The sight of Teach and Jean outside the chamber stopped me in my tracks so fast Oz slammed into my back, sending both of us toppling toward the pirates. Which, given that they both held sonic wavers at the ready, jammed my heart into my mouth.

Oz and I managed to right ourselves, and I shoved him away.

“What are you two doing?” I demanded, my eyes searching the corridor. “Is Jonah here?”

Shouts erupted from inside the chamber, a voice that sounded like Oz’s father’s rising above the din in a scream. “Don’t let them leave!”

Jonah banged out the doors, metal ringing against metal as they flew open. He had Analeigh dangling under an arm, her face white and streaked with tears, hair a tangled mess as she struggled in his tight grip.

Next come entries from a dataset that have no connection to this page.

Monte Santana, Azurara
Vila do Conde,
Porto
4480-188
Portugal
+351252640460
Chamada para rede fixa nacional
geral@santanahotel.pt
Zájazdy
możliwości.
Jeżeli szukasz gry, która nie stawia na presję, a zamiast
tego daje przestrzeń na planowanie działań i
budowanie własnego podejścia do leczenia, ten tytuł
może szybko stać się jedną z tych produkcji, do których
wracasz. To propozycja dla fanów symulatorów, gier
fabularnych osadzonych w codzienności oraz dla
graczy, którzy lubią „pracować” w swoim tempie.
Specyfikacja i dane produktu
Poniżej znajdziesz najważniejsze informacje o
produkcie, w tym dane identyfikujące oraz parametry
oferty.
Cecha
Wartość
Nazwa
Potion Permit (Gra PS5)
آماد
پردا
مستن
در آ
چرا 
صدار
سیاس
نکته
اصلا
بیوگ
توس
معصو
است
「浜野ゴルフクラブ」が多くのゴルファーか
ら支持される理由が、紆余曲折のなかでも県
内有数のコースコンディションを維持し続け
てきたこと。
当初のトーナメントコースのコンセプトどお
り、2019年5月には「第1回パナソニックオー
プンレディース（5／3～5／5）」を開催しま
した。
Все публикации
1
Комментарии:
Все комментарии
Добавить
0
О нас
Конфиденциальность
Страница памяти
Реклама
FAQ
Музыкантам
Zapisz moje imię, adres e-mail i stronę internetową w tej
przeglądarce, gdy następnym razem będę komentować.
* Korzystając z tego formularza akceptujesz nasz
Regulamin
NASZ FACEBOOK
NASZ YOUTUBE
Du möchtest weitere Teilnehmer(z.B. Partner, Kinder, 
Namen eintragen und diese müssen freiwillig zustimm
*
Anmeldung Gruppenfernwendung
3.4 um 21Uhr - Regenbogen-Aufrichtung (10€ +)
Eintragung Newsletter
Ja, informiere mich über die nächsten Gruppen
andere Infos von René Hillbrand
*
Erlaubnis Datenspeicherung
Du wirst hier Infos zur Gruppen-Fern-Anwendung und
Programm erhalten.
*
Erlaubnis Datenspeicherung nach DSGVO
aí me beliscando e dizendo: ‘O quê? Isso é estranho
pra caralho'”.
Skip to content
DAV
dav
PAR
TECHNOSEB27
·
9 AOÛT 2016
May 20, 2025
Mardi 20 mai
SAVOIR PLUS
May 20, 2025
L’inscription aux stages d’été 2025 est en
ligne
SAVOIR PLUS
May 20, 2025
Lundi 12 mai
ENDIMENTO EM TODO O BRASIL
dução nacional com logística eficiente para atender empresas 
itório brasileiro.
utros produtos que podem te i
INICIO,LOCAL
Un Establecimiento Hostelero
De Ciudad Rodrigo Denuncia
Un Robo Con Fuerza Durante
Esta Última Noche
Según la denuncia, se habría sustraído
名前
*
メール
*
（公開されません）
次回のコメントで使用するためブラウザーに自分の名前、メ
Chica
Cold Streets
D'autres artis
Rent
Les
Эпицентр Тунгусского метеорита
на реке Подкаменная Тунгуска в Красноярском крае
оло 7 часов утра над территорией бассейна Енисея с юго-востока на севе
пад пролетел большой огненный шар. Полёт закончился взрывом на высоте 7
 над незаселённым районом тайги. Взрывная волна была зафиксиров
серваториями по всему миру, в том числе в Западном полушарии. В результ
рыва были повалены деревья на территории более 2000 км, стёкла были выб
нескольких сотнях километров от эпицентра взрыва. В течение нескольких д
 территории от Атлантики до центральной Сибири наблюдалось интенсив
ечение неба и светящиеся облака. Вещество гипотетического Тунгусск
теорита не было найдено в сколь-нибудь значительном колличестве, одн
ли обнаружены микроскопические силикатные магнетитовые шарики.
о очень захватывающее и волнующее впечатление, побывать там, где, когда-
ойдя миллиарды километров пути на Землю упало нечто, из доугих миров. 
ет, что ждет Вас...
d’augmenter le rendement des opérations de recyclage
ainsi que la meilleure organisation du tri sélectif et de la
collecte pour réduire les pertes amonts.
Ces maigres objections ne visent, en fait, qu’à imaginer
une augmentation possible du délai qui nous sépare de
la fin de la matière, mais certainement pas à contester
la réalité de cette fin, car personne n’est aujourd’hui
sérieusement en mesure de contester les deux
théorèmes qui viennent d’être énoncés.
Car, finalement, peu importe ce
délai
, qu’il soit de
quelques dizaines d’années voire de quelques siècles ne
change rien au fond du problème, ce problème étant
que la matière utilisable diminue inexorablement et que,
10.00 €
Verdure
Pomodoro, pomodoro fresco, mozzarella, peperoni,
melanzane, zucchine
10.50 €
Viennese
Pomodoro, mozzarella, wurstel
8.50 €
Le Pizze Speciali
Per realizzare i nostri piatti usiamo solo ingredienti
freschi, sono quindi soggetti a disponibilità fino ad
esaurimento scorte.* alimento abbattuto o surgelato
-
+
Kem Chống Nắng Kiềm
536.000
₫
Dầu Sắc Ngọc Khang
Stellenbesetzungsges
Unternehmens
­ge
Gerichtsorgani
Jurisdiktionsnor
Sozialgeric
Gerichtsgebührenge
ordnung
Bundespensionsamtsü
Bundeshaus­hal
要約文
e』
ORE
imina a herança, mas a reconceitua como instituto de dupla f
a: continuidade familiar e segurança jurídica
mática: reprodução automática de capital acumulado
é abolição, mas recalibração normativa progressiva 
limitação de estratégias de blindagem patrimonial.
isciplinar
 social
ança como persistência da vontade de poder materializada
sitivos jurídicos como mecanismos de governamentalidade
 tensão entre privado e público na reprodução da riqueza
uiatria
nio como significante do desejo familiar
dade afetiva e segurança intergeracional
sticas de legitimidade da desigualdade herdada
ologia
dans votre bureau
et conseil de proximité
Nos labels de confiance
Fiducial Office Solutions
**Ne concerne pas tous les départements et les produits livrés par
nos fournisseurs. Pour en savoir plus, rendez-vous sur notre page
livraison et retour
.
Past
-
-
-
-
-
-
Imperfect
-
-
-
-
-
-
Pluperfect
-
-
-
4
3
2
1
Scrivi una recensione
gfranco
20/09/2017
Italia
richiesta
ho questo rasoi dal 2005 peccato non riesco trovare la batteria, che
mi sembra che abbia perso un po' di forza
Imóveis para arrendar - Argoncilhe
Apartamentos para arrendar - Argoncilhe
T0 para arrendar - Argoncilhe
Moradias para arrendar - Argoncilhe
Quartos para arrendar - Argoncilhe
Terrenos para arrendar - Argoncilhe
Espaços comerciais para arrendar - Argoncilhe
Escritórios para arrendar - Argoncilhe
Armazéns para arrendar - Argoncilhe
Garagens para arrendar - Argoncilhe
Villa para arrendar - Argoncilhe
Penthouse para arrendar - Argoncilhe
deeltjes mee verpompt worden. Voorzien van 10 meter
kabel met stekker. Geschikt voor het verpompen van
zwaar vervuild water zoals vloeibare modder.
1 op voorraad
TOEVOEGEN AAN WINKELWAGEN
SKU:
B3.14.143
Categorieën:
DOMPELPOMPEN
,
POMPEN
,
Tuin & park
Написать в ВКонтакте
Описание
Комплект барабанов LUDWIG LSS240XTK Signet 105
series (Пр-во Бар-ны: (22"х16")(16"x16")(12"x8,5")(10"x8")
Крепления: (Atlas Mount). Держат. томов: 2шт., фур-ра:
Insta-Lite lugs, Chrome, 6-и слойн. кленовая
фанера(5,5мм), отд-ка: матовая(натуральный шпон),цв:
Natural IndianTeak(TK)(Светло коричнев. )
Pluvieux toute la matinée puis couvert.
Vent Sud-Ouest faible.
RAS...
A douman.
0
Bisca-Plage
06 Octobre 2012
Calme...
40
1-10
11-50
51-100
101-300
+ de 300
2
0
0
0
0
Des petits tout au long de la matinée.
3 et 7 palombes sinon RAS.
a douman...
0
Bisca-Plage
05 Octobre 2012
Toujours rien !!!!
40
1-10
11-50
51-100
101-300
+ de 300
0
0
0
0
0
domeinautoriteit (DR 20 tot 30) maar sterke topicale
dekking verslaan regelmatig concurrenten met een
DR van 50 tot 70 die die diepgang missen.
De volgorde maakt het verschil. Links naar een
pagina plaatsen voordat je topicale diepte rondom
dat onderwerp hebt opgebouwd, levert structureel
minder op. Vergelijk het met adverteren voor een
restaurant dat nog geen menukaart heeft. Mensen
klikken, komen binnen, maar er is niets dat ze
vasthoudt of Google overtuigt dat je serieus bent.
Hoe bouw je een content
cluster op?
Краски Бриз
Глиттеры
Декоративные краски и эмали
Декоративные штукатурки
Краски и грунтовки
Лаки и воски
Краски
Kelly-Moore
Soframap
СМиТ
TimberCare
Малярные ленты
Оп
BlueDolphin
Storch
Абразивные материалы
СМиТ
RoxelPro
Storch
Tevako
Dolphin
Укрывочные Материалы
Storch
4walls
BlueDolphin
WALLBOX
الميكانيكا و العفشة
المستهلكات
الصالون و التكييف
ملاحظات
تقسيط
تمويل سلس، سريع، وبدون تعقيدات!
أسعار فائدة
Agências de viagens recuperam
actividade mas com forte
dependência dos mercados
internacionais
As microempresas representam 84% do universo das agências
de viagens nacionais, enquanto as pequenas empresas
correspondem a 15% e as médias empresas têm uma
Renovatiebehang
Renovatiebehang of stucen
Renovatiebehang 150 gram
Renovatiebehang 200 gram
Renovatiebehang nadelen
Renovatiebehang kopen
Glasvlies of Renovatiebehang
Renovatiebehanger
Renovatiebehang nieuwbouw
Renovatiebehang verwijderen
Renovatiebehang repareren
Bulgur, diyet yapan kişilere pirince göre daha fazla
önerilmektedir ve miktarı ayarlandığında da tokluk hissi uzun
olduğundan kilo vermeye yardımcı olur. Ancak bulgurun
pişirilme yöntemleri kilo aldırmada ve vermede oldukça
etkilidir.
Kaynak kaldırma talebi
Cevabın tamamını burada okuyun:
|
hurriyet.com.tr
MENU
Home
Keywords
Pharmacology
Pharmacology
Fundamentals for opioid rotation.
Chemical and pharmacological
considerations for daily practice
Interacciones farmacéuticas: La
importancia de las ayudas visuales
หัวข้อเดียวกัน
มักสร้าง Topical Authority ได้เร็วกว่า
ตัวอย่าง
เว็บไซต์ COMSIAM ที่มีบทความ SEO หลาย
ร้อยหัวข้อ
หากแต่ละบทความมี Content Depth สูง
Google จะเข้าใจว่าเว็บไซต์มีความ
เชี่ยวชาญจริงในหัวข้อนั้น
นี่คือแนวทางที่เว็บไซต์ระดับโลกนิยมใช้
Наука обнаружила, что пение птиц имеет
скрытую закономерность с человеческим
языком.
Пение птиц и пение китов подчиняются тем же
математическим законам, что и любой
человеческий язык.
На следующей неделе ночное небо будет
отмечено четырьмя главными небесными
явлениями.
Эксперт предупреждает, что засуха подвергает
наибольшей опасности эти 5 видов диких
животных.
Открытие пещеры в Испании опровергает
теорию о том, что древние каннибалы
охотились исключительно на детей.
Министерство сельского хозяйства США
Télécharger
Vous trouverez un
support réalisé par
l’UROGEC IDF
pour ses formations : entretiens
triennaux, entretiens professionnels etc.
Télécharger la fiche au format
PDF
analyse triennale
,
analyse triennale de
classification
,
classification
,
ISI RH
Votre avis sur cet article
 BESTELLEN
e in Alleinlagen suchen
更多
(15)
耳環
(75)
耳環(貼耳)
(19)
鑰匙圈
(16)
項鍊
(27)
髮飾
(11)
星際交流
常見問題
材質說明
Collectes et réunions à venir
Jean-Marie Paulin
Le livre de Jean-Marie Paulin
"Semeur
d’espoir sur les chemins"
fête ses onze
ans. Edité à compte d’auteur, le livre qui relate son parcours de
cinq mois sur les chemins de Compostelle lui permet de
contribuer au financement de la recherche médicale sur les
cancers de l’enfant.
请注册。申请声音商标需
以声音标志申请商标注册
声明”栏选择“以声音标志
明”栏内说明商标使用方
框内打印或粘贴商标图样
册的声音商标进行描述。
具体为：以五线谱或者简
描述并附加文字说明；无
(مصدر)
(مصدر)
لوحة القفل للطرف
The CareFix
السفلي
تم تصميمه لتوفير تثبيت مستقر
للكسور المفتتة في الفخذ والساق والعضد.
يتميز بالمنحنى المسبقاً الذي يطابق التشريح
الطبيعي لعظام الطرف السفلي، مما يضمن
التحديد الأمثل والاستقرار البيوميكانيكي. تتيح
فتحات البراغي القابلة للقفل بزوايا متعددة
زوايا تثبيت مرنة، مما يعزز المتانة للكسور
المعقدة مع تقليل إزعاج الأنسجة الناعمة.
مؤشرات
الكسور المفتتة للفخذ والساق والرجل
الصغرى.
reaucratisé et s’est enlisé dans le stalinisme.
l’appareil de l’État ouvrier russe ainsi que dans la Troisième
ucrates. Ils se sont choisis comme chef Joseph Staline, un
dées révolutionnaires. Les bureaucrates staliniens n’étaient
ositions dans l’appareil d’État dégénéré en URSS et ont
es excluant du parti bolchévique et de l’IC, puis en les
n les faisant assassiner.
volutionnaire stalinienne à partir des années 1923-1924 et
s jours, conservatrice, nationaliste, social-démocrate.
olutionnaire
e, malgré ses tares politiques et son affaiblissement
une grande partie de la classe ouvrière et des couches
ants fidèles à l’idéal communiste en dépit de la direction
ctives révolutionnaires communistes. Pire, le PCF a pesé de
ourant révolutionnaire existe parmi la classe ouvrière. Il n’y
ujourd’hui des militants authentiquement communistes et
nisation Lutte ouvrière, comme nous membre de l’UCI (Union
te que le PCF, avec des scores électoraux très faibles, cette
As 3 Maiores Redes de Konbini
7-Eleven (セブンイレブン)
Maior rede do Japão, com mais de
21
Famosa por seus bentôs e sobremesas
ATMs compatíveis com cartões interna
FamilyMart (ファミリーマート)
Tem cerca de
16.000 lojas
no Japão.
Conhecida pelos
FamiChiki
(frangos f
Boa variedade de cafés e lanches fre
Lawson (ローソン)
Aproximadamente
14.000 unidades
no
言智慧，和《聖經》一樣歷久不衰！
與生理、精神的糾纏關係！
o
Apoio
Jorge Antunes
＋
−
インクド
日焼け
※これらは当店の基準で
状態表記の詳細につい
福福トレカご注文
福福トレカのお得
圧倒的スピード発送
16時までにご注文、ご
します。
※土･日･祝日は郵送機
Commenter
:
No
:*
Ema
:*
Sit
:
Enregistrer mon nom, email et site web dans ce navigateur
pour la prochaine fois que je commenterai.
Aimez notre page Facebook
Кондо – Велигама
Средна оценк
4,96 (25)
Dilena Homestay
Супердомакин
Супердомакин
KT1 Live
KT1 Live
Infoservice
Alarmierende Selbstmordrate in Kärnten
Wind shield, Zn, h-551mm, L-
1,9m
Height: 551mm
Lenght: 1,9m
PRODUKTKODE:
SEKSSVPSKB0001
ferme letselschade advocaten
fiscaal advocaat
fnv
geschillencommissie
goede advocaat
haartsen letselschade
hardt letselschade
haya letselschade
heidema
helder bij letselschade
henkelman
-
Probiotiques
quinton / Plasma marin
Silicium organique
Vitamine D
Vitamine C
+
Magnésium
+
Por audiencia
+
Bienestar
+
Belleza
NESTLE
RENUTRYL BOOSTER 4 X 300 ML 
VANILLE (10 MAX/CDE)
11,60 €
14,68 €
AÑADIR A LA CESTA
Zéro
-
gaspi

They both gasped my name at the same time, Analeigh in a wet, broken whisper and Jonah in incredulous anger.

“Let her go, Jonah.” I reached out and locked my hands around Analeigh’s wrists, tugging so hard my cuff dislodged from its spot at my elbow, over my wrist, and jangled right onto hers. She pulled toward me, trying to get loose, but Jonah held on tight.

“You don’t get it, Kaia. If you’d just listened to me, this shit show wouldn’t have gone down.” He glanced behind him at the Enforcers and Elders hurrying from the rear of the room, weapons held up, and then Jonah started quickly away. Jean and Teach followed, and I saw Sparrow at the end of the hall, his features pinched and impatient.